«Unser Supermarkt muss erhalten bleiben“

11.1.2006, 00:00 Uhr
«Unser Supermarkt muss erhalten bleiben“

«Nah und gut“: der Name des Edeka-Ladens in der Bauernfeindstraße 20 ist für Inhaber Karl Krufczyk Programm. Seit vier Jahren versorgt er die rund 4000 Bewohner der Eisenbahner-Siedlung mit allem, was der Mensch zum täglichen Leben so braucht: Obst und Gemüse, Frischfleisch und Wurst, Getränke, Tiefkühlkost, Konserven und Drogerieartikel zählen zum Sortiment.

Noch vor Weihnachten hing die Nahversorgung am Rangierbahnhof am seidenen Faden: Der Hauptpächter Edeka will die 1985 eröffnete Filiale nicht mehr weiter betreiben. Grund: Stetig sinkende Umsätze. Mit rund 500 Quadratmetern Fläche inklusive Lager sei das Geschäft einfach zu klein, um mit den überall aus dem Boden schießenden Discountern zu konkurrieren. Zudem wohnten in der Siedlung vorwiegend ältere Leute. «Die brauchen nicht viel, da fehlt die Kaufkraft. Und von Restkäufen wie Milch und Butter kann ich nicht überleben“, erklärt Krufczyk. Schließlich sind die monatlichen Fixkosten hoch: Allein für Strom gibt der Händler nach eigenen Angaben jeden Monat 1800 Euro aus. Mindestens vier Beschäftigte seien nötig, um 51 Stunden Wochen-Öffnungszeit abzudecken, rechnet er vor. Klar, dass die Preise etwas höher sind, als bei den Discountern im nahen Langwasser. Und die U-Bahn ist nicht weit.

Selbst schuld

Für manchen gehbehinderten Rentner schon. «Unser Supermarkt muss erhalten bleiben, schon wegen der vielen alten Leute hier“, meint Kundin Ingrid Hartung (64), selbst noch gut zu Fuß. Auch sie deckt freilich nur einen Teil ihres Bedarfs hier, kauft den Rest bei Aldi, Lidl und Co. «Die Leute sind selbst schuld, wenn der letzte Supermarkt im Viertel zumacht“, zuckt SPD-Stadtrat Lorenz Gradl mit den Schultern.

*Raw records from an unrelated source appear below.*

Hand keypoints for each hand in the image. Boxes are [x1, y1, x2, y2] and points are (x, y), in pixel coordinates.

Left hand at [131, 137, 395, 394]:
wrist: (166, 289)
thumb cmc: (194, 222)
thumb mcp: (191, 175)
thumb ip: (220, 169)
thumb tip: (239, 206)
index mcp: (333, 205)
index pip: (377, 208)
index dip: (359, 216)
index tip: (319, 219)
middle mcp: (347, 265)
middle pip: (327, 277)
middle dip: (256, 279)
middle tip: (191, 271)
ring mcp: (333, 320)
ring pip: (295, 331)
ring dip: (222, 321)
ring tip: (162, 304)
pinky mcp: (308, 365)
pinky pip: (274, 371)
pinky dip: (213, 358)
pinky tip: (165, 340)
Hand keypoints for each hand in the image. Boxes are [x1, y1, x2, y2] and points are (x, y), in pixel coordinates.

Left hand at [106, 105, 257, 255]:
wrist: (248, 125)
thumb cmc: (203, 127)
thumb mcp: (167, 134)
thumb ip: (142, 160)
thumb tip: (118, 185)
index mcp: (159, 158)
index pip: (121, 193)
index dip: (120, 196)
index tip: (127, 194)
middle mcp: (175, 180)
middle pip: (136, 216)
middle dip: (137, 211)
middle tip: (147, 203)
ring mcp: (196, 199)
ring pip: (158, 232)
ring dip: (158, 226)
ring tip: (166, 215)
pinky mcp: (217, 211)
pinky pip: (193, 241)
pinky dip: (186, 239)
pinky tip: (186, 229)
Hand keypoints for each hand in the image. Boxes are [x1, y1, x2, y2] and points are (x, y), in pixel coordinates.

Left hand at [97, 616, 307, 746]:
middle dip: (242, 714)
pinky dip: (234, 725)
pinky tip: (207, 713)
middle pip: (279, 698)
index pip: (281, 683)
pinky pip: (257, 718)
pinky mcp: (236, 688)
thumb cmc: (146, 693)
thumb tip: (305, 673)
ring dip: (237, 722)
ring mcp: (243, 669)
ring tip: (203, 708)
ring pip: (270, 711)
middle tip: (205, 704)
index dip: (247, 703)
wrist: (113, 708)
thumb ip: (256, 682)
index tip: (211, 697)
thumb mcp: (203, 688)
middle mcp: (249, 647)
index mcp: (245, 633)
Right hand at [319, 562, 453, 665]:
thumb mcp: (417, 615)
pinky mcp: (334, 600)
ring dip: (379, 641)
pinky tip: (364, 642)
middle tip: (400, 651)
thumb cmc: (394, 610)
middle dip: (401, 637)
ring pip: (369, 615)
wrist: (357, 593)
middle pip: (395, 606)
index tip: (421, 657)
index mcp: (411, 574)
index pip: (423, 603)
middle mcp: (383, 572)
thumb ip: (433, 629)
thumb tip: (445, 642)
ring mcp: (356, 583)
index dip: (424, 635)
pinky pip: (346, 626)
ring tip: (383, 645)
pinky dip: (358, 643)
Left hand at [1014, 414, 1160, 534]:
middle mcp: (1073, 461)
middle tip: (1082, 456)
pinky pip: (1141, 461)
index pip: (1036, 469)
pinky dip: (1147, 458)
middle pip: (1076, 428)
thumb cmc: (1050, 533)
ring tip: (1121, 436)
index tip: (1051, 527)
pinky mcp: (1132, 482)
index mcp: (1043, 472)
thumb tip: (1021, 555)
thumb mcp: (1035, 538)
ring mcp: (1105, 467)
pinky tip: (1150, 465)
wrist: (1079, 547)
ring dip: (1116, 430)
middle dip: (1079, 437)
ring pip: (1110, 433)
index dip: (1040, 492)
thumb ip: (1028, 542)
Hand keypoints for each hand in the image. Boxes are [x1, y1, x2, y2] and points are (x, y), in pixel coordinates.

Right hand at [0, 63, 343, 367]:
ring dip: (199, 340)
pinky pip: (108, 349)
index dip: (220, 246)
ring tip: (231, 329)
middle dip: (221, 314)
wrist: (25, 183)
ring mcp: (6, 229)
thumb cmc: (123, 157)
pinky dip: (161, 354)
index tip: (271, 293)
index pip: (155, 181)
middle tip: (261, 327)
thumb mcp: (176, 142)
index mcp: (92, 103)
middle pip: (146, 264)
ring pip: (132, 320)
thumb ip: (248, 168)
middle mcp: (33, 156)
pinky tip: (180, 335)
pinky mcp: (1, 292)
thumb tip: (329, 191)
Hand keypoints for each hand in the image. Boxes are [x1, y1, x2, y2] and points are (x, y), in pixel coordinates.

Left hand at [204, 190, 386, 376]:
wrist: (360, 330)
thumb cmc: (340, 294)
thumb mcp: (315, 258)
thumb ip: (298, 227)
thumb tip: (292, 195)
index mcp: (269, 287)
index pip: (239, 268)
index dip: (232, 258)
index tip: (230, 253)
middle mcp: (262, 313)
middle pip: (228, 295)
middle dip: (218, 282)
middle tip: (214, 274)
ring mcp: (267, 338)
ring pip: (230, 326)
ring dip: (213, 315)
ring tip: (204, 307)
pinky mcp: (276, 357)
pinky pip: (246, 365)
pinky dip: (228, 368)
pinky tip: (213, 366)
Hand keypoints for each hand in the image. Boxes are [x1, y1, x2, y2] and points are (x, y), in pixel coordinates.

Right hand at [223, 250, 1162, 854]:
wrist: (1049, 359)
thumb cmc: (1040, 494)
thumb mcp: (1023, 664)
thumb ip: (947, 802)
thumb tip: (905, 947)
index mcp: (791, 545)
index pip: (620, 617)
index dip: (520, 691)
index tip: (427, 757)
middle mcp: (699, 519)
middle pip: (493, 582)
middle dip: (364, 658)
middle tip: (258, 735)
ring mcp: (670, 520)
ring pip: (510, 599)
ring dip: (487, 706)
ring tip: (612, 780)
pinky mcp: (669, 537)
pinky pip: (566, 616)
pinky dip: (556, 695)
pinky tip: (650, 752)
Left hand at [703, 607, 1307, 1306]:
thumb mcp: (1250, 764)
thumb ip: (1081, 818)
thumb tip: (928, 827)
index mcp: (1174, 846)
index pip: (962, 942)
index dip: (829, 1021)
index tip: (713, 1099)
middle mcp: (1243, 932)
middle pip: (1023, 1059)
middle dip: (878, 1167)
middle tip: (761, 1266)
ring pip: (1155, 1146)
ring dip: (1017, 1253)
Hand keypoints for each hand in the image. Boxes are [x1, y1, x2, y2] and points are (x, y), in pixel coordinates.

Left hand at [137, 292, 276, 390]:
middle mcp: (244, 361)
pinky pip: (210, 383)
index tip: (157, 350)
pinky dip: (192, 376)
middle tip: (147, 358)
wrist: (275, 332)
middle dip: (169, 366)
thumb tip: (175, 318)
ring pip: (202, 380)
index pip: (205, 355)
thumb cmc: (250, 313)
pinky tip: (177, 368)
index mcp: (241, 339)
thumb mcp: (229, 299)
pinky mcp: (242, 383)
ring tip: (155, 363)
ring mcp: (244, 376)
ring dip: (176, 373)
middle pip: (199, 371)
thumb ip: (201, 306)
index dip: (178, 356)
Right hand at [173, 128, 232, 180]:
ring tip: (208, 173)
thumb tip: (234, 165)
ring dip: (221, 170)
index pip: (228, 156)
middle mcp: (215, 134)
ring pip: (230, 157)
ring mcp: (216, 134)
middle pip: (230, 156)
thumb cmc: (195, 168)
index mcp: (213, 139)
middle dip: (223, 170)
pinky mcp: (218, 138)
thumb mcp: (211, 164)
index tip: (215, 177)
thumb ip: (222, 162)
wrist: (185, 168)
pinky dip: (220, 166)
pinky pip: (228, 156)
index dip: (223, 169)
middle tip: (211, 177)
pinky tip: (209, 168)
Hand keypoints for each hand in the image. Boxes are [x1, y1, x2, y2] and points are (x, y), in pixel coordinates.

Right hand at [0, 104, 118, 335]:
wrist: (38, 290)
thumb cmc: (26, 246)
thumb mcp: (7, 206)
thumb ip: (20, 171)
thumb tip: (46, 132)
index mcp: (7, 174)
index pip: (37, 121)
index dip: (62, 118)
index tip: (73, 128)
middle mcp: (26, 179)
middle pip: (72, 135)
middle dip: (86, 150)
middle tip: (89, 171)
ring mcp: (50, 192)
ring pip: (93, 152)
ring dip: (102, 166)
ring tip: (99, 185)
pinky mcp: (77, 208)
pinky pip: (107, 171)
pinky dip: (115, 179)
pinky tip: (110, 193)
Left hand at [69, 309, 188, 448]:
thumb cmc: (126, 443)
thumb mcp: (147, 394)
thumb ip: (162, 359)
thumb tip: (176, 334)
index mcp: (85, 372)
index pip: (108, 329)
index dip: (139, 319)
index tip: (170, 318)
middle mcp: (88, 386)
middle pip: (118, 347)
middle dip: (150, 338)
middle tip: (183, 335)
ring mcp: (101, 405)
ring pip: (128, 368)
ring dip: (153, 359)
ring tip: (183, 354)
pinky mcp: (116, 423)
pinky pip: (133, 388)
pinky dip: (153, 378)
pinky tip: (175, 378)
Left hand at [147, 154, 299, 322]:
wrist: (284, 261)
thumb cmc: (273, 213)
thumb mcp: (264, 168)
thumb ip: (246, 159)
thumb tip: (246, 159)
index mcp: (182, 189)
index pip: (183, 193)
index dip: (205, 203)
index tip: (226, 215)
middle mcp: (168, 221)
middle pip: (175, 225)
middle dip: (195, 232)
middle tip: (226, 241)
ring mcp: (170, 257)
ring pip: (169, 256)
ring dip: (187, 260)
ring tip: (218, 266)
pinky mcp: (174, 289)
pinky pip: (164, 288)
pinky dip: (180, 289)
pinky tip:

Diese Entwicklung wollte der Grundeigentümer, die Baugenossenschaft des Eisenbahnpersonals, nicht tatenlos hinnehmen. Sie verhandelte mit Krufczyk über einen Folgevertrag — mit Erfolg, allerdings auf dessen Wunsch nur probeweise für ein weiteres Jahr. «Wir gehen mit der Pacht deutlich runter“, verrät Franz Haubner, Geschäftsführer der Genossenschaft.

Andere ernst zu nehmende Interessenten gebe es nämlich nicht: «Wir haben uns intensiv um einen Nachpächter bemüht, doch es gibt sonst niemanden, der sich das traut.“ Kopfzerbrechen bereiten Krufczyk die Entsorgungskosten für die Ladeneinrichtung, rund 10 000 Euro, die an ihm hängen bleiben, wenn er in einem Jahr dann doch endgültig zusperren müsste. Zumal auch sein zweiter, etwas größerer Supermarkt in der Imbuschstraße in Langwasser nicht mehr so gut läuft, seit das Kaufland im Langwasser-Center eröffnet hat.

Mit Nachdruck

Franz Haubner und Lorenz Gradl appellieren deshalb mit Nachdruck an die Genossenschafts-Mieter und Stadtteilbewohner, den mutigen Einzelhändler mit größeren und regelmäßigen Einkäufen zu unterstützen.